# Canon 10D



## George Farmer (18 Nov 2007)

Anyone any experience of the Canon 10D?

It has good reviews from what I've seen, although it's discontinued now.

It's only 6.3MP but that's plenty.  6 good MP is better than 10...

My uncle potentially has his spare soon you see.  He has some nice lenses too apparently.

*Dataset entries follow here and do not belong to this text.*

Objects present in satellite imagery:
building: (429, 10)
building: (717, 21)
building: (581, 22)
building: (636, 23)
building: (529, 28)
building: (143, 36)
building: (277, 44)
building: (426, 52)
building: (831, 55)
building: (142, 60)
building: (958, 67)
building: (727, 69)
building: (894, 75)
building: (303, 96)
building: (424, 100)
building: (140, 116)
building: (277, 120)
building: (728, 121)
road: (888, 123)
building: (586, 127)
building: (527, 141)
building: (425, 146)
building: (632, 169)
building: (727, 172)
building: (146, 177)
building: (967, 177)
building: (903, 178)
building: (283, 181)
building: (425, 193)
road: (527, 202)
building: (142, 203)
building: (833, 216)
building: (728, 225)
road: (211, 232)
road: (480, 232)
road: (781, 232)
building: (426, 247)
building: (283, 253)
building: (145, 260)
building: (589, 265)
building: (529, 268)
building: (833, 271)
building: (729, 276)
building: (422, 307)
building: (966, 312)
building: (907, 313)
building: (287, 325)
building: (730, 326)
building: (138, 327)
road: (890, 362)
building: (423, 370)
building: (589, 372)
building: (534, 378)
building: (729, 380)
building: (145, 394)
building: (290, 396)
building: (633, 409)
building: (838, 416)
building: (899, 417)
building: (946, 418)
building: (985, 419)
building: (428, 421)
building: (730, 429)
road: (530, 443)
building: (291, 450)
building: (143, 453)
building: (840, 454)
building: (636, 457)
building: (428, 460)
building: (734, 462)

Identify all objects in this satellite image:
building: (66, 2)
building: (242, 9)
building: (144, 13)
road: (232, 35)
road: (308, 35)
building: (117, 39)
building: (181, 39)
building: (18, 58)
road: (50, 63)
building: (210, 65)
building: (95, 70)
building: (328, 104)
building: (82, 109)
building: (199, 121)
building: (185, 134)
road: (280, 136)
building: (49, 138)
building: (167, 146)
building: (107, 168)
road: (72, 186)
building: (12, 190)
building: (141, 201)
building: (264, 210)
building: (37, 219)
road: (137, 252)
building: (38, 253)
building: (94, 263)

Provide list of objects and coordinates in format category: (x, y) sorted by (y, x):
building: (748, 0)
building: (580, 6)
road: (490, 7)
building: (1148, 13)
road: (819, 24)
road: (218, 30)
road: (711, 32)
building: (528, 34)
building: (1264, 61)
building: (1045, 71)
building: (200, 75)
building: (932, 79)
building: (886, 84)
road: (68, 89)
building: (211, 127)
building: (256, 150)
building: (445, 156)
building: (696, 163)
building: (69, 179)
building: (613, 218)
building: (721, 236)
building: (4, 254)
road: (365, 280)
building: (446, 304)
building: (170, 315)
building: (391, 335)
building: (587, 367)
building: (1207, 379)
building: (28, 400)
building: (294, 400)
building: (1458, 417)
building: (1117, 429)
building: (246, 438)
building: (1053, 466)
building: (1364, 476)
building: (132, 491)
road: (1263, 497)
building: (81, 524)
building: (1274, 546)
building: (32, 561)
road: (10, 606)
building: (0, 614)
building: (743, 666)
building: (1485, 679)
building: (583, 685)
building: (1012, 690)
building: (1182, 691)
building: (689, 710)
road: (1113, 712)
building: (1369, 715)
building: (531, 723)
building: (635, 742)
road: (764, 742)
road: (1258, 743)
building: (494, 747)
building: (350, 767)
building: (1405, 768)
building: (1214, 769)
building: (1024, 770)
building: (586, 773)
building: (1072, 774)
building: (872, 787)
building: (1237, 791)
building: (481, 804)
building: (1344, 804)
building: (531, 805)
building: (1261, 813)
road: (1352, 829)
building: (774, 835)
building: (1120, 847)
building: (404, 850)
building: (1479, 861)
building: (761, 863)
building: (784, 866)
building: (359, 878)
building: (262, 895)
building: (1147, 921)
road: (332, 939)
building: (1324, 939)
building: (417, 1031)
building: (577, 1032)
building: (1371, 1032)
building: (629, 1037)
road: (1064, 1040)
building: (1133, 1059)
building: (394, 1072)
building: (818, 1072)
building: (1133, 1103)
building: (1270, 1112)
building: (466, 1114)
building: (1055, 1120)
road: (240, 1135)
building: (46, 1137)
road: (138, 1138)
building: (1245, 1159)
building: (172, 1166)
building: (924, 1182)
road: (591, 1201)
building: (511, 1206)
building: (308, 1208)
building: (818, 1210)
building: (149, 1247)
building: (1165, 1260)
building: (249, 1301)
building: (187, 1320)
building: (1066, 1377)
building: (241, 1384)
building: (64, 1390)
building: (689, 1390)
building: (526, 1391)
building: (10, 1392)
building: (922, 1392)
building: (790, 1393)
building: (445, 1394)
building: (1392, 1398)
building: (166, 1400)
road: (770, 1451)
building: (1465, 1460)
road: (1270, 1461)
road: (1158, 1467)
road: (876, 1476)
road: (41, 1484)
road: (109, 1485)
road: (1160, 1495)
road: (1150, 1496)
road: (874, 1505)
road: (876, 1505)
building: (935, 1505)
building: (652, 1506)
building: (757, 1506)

If you're into cars you can see his site - http://www.drjohn.cc


----------



## ceg4048 (18 Nov 2007)

Hi George,
                   Don't have any experience with the canons but this one makes pretty good quality pictures from what I've read. The importance of pixel counts is a bit overrated anyway. The difference between 6mp and 10mp is only a 28% increase in the number of pixels added to the rows and columns. For example this camera will make an image 2,048 pixels x 3,072 pixels = 6.3 million pixels. a 10mp camera would make an image with something like 2,621 pixels x 3,932 pixels = 10.3 million pixels. It's tough to see the difference unless you made really big enlargements. The disadvantage of this model is that it can't use the EF-S lenses (that's one reason they discontinued it) but that's no big deal  if you're not doing any super wide angle shooting.

Cheers,


----------



## George Farmer (18 Nov 2007)

Thanks, Clive.  I'm going to book a photography course I think...


----------



## ceg4048 (18 Nov 2007)

No need George. All that tech-geek mumbo-jumbo is for pinheads.   I've seen your photos, like the contest entries. They are amazing :!: 

I'm still trying to figure out how to shoot through these glass boxes...  

Cheers,


----------



## George Farmer (29 Nov 2007)

Good news.

I'm getting my 10D next weekend with Sigma 17-35mm F2.8-4 EX DG lens and lots of other goodies.  

I've read the manual cover-cover already.

I'm excited.


----------



## ceg4048 (29 Nov 2007)

Cool 8)  can't wait to see some shots!

Cheers,


----------